We’re often asked by potential clients ‘what’s your take on branding’? And they’re a bit taken aback by our answer. We tell them branding, as it used to be known, is dead. The days of hiring a crack team of super-talented creatives to help you conjure up some illusory brand promise that will resonate with consumers’ deepest aspirations–and bring them (and their dollars) in droves—are done.
And we, of all people, are pleased as punch. Why? Because we were never really that interested in creating illusions in the first place. We’ve always been more about helping clients get to the truth—of who they are, of who their audience is, of how to make things that are actually valuable. And in the past it was a bit of an uphill battle. But now that folks across the business spectrum have started to see the power of real, personal engagement with actual consumers, the whole notion of branding has changed forever. And for better.

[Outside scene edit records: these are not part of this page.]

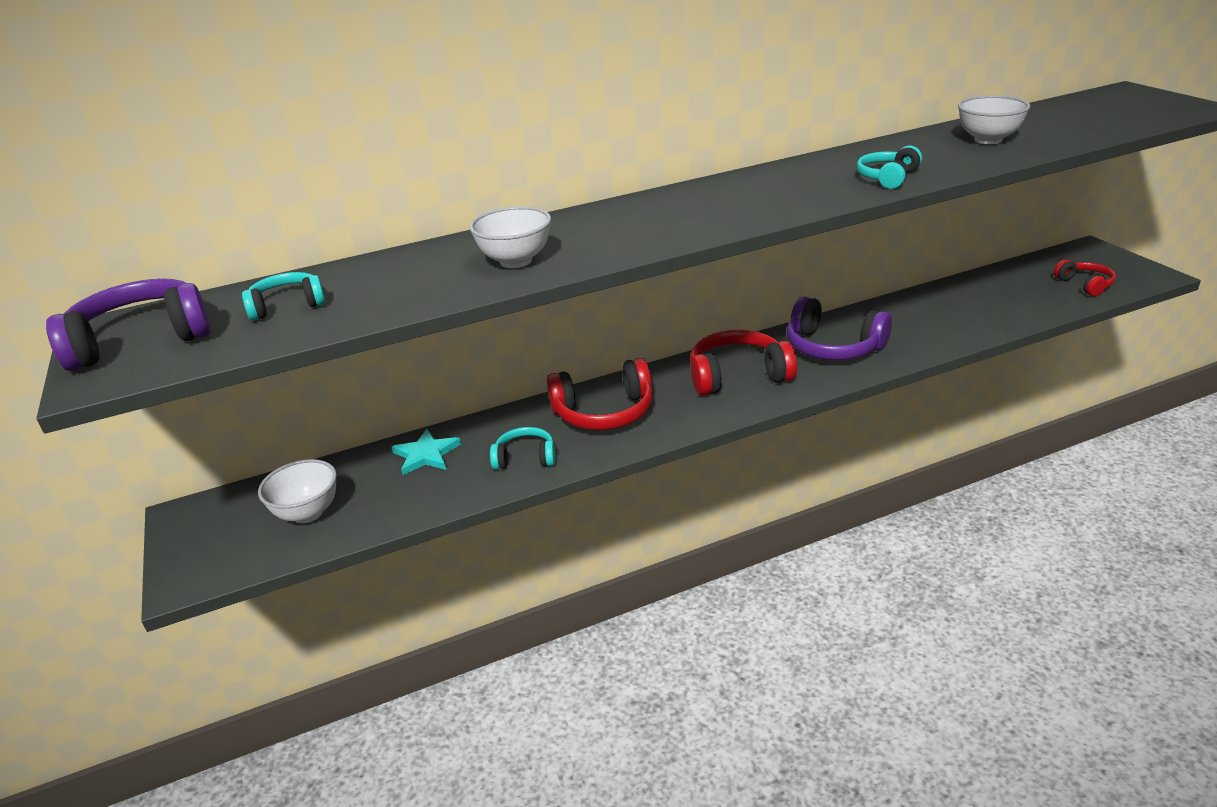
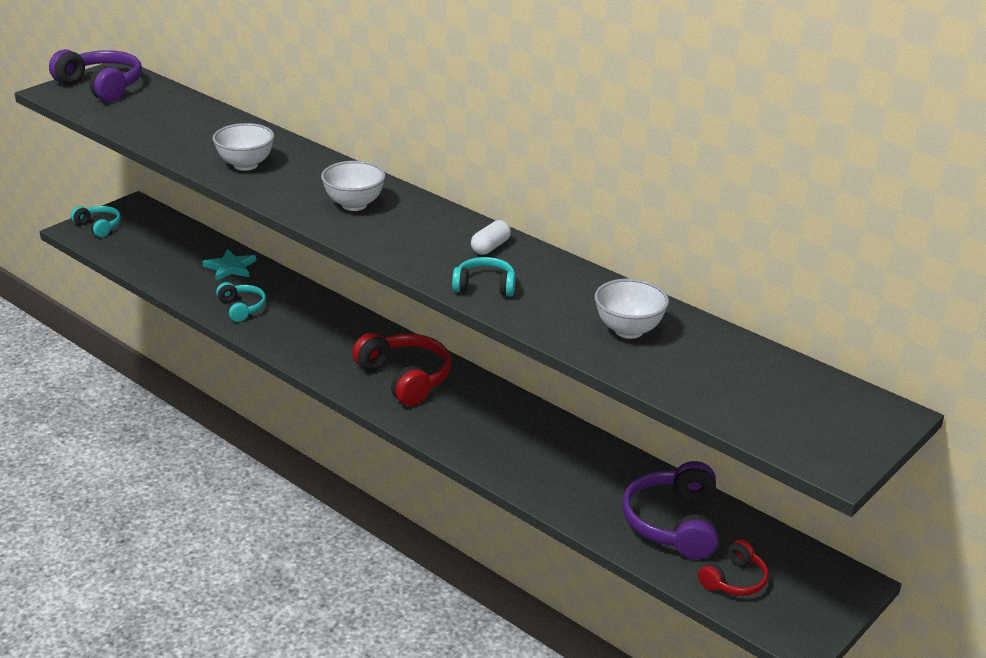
camera: 60 degrees right, 0 degrees up
(287, 306) = (156, 112): turquoise headphones -> turquoise headphones (98, 226)
(308, 513) = (149, 246): white bowl -> white bowl (354, 205)
(604, 412) = (317, 326): red headphones -> none
(810, 170) = (490, 247): none -> white capsule
(833, 347) = (485, 421): purple headphones -> purple headphones (673, 523)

How has it changed? Well, basically, it’s a conversation now—not a monologue. It’s about figuring out what makes you tick, staying true to it—and finding the right ways connect with consumers about the common ground you share. It’s about being human, being honest, and being yourself.
It means doing a lot less talking and a lot more more listening. And it means engaging with people on their terms, not yours. Above all else, it means staying curious about what your audience cares about and turning that curiosity into tangible action. Like Dale Carnegie said: You can make more friends in two months by becoming more interested in other people than you can in two years by trying to get people interested in you.

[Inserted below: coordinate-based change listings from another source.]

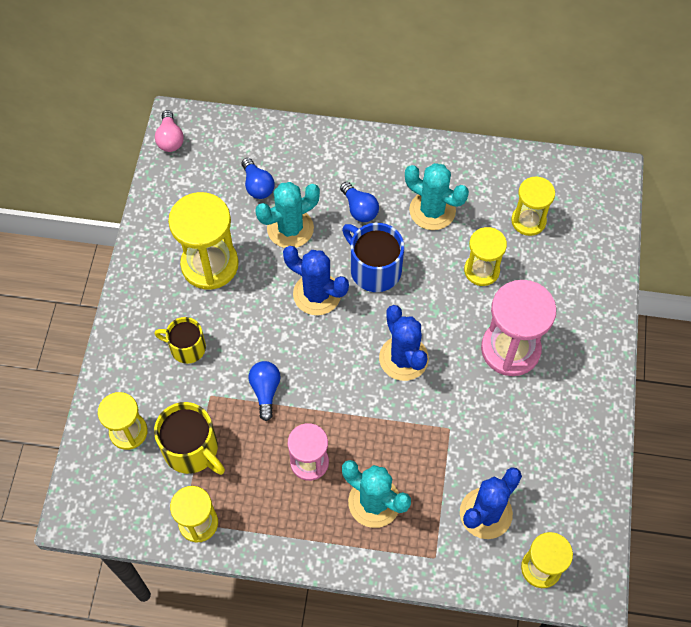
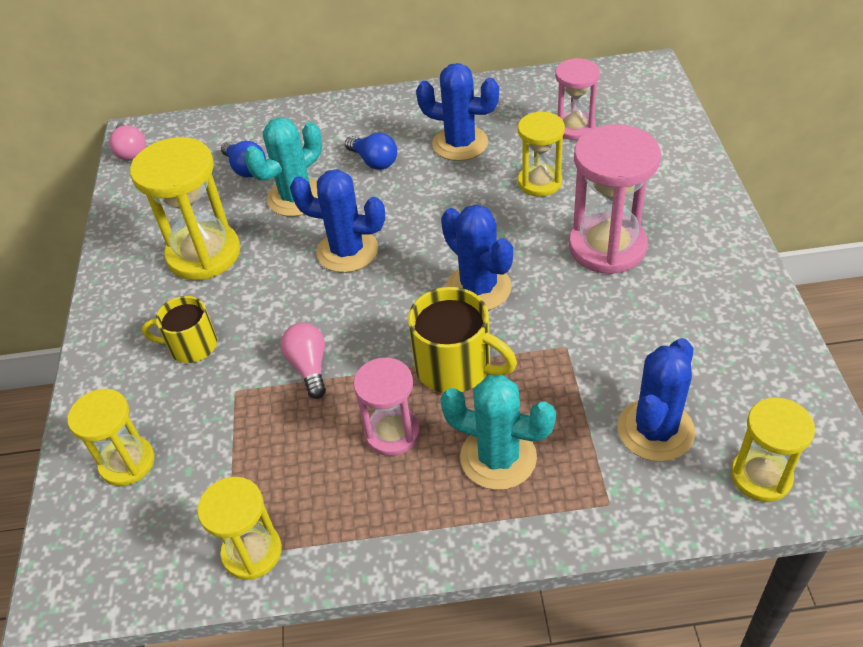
camera: 10 degrees left, 15 degrees down
(192, 449) = (223, 460): yellow mug -> yellow mug (455, 366)
(265, 391) = (309, 367): blue light bulb -> pink light bulb
(374, 269) = (410, 211): blue mug -> none
(432, 210) = (460, 143): turquoise cactus -> blue cactus
(528, 221) = (574, 127): yellow hourglass -> pink hourglass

Anyway, here’s our take on how to do that with smarts. It’s not rocket-science. And nicely, once you get the hang of it, it’s actually kind of a breeze. Think of it as a little primmer on how to be your better self—as a company, as a brand—illustrated by our pal Peter Arkle.
Genuinely care about people’s interests and encourage them to share. Hear what they have to say and be stoked by what they do. Respect their time and value their patience. And don’t overwhelm them with stuff that’s not immediately relevant. Pay close attention to their needs and meet them.

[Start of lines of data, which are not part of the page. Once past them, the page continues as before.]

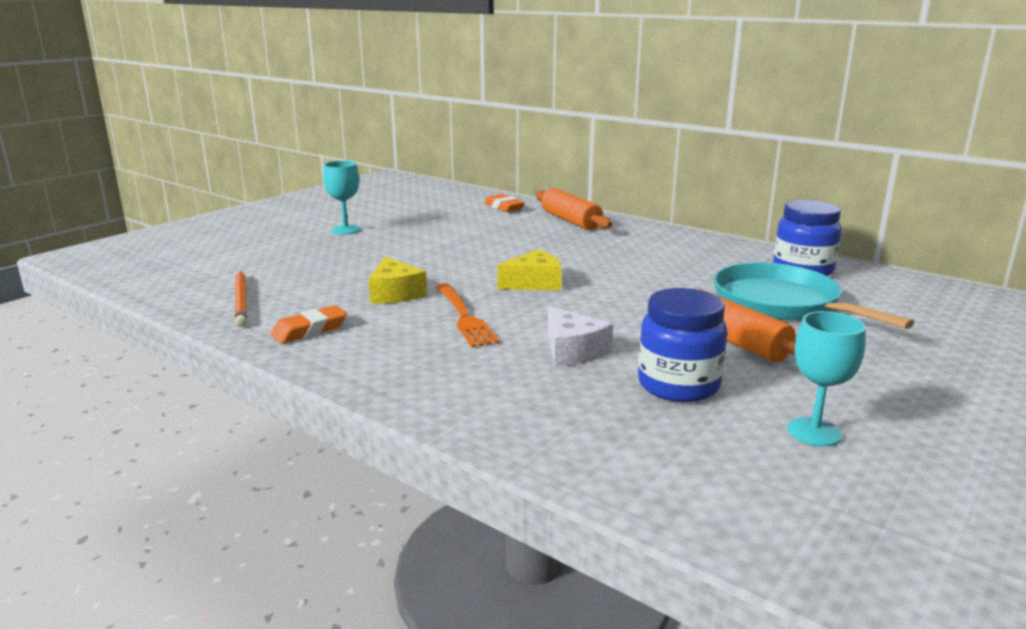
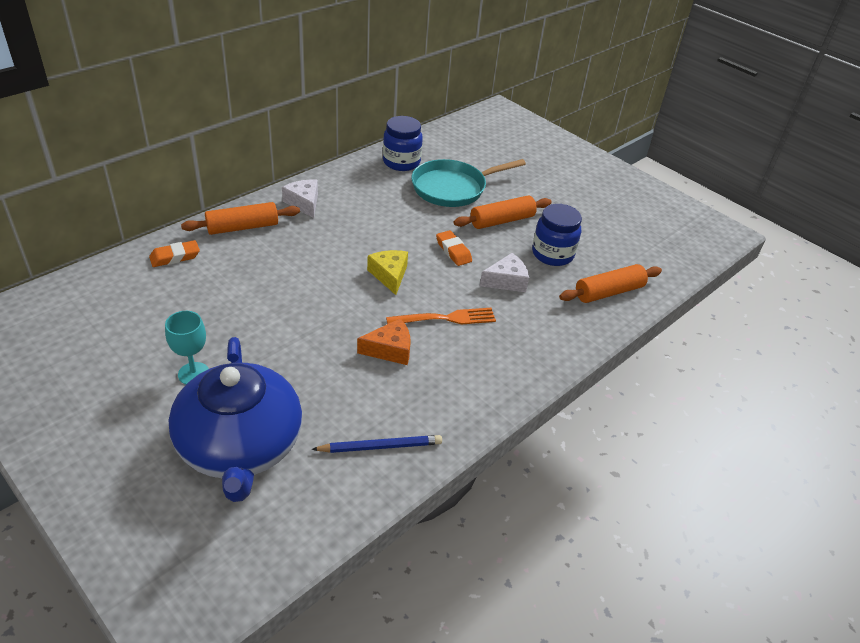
camera: 85 degrees left, 20 degrees up
(241, 300) = (380, 447): orange pencil -> blue pencil
(253, 252) = (240, 447): none -> blue teapot
(309, 330) = (453, 400): orange eraser -> orange eraser (453, 251)
(395, 293) = (390, 350): yellow cheese -> orange cheese
(605, 442) = (609, 292): none -> orange rolling pin
(641, 236) = (304, 203): none -> white cheese
(814, 432) = (598, 229): turquoise goblet -> none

Make people feel important by rewarding their actions and promoting them or thanking them for engaging with you. Show how what they care about is what you care about, without just reflecting back their interests. Invite them on stage with you. And do whatever you can to share the spotlight.
Stay positive and helpful. Like your customers and the things they do. And delight them with seemingly random acts of kindness. Reach out without expecting anything in return and you’ll be surprised by the massive amounts of good will you can generate.
Ask their name. Get to know who they are and work to maintain an ongoing relationship. Try not to monopolize the conversation or overshare. Don’t blather on about yourself. And be wary of the temptation to switch into sales mode. Stay curious by asking questions.
Talk to people in terms of your shared interests. Tell stories in a context your audience already appreciates. Keep it real and keep it relevant. And try to stay mindful of the medium. Don’t expound on how awesome you are in a forum that should really be more about the things you’re both interested in.
So, long story short, don’t be a jerk.